As both debate opponents progressed, one could sense them challenging not each other necessarily, but rather the audience to apply these questions to their arguments. In a sense, both paralleled Socrates’ maieutics, trusting their audience to adhere to the better elements of their intellects and produce sound positions of their own. As true teachers have always done, they waited patiently after presenting their cases for their students to judge these arguments’ validity within the confines those seeking the truth have always respected. The evening ended with earnest smiles and a gentlemanly handshake shared by the principals; men who happily though fiercely jousted, it seemed, for prizes other than the glory of victory.

It is most telling to recollect and recount what was absent during that night in Annapolis. By separating themselves from their arguments, both Mr. Berns and Mr. Milner avoided the fallacy of ad hominem attacks, which in turn by example discouraged this practice from the students in attendance. Though vigorously attempting to dispute the opposing position, each tutor never once chided the other for maintaining his point of view. Each knew that attacking the possessor of an idea is one of the last refuges of those bereft of the soundness of their own ideas; and as such was conduct unbecoming and did not engage in play that was in accordance with the rules of the field.

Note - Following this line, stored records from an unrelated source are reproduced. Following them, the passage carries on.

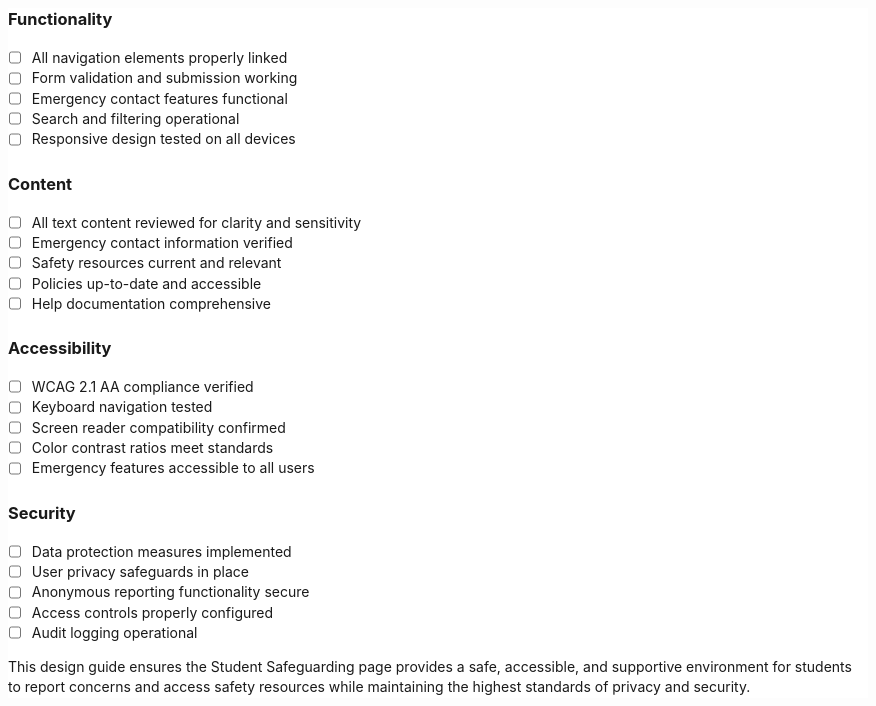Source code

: ### Functionality
- [ ] All navigation elements properly linked
- [ ] Form validation and submission working
- [ ] Emergency contact features functional
- [ ] Search and filtering operational
- [ ] Responsive design tested on all devices

### Content
- [ ] All text content reviewed for clarity and sensitivity
- [ ] Emergency contact information verified
- [ ] Safety resources current and relevant
- [ ] Policies up-to-date and accessible
- [ ] Help documentation comprehensive

### Accessibility
- [ ] WCAG 2.1 AA compliance verified
- [ ] Keyboard navigation tested
- [ ] Screen reader compatibility confirmed
- [ ] Color contrast ratios meet standards
- [ ] Emergency features accessible to all users

### Security
- [ ] Data protection measures implemented
- [ ] User privacy safeguards in place
- [ ] Anonymous reporting functionality secure
- [ ] Access controls properly configured
- [ ] Audit logging operational

This design guide ensures the Student Safeguarding page provides a safe, accessible, and supportive environment for students to report concerns and access safety resources while maintaining the highest standards of privacy and security.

Though the debate involved polarizing political positions, it did not foment behavior that became symbolic of campus strife decades before. Unlike past paradigms, there were no acts of political demonstration engaged in by students or faculty. Scenes of weapon-wielding students and acquiescent, enabling academics marred the vision of what a university once stood for a generation ago; scenes whose significance was not lost on the two tutors engaged in debate. One could honestly say the only demonstrations practiced at St. John’s were those where a student, chalk in hand, would proceed to draw out a geometric icosahedron, thereby demonstrating Euclid in a mathematics tutorial. Demonstrations that are political rather than geometrical possess a tendency to be governed by loudness and force, rather than by reflection and thought. Loudness and force were minions that bore the shrill dictates of power, while reflection and thought were willing servants to truth. This was the lesson subtly conveyed by the two men at the end of the table in Mellon Hall that night; a lesson which was apt for the time because it spoke of what was apt regardless of time.

Laurence Berns and Benjamin Milner both retired from their duties at St. John’s within the decade of their debate and have sadly both passed on, carrying with them the legacy of intellectual integrity of a bygone era. Such fidelity to what it means to educate will be difficult to ever replicate. This author was one of the undergraduates in attendance that evening in 1992, and is one who will remain grateful to have had the privilege of witnessing how true gentlemen dispute.